## Try it
Write out only the final part of the records below. It begins with the line that contains "By this way, now" and ends with the last line.

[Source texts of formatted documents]

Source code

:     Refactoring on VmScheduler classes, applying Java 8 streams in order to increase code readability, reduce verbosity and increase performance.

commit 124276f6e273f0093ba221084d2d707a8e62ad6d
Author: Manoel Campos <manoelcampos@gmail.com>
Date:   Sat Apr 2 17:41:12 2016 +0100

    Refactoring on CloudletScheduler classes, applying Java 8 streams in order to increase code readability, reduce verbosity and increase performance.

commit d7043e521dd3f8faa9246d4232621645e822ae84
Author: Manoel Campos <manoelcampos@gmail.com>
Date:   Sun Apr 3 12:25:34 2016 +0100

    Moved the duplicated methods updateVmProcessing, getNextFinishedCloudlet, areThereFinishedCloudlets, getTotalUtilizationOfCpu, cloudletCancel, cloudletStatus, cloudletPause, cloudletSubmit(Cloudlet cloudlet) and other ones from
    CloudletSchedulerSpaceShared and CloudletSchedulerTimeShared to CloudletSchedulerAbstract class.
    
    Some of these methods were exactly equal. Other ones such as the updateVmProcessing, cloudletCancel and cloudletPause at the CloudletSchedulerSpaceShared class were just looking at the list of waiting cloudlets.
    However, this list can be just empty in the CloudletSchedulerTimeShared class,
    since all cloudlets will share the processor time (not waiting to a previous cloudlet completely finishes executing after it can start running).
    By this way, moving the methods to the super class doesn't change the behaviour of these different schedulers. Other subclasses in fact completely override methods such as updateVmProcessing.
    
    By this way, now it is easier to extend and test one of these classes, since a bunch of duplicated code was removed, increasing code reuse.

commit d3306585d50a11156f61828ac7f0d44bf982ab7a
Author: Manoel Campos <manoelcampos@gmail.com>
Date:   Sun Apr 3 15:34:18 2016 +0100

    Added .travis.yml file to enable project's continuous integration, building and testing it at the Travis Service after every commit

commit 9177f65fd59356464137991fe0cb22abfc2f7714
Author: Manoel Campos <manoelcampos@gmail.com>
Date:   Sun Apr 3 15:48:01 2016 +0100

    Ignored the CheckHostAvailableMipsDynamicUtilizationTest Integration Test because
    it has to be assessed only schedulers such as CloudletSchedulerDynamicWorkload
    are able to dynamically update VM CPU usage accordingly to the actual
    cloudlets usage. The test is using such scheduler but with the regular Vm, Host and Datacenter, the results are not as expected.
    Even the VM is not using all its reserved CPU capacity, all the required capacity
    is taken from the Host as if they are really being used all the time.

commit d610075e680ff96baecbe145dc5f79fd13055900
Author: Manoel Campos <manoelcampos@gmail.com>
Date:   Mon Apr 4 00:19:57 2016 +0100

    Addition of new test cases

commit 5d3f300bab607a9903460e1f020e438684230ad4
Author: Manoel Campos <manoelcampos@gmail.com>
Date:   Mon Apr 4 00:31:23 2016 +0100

## Written response
    By this way, now it is easier to extend and test one of these classes, since a bunch of duplicated code was removed, increasing code reuse.

commit d3306585d50a11156f61828ac7f0d44bf982ab7a
Author: Manoel Campos <manoelcampos@gmail.com>
Date:   Sun Apr 3 15:34:18 2016 +0100

    Added .travis.yml file to enable project's continuous integration, building and testing it at the Travis Service after every commit

commit 9177f65fd59356464137991fe0cb22abfc2f7714
Author: Manoel Campos <manoelcampos@gmail.com>
Date:   Sun Apr 3 15:48:01 2016 +0100

    Ignored the CheckHostAvailableMipsDynamicUtilizationTest Integration Test because
    it has to be assessed only schedulers such as CloudletSchedulerDynamicWorkload
    are able to dynamically update VM CPU usage accordingly to the actual
    cloudlets usage. The test is using such scheduler but with the regular Vm, Host and Datacenter, the results are not as expected.
    Even the VM is not using all its reserved CPU capacity, all the required capacity
    is taken from the Host as if they are really being used all the time.

commit d610075e680ff96baecbe145dc5f79fd13055900
Author: Manoel Campos <manoelcampos@gmail.com>
Date:   Mon Apr 4 00:19:57 2016 +0100

    Addition of new test cases

commit 5d3f300bab607a9903460e1f020e438684230ad4
Author: Manoel Campos <manoelcampos@gmail.com>
Date:   Mon Apr 4 00:31:23 2016 +0100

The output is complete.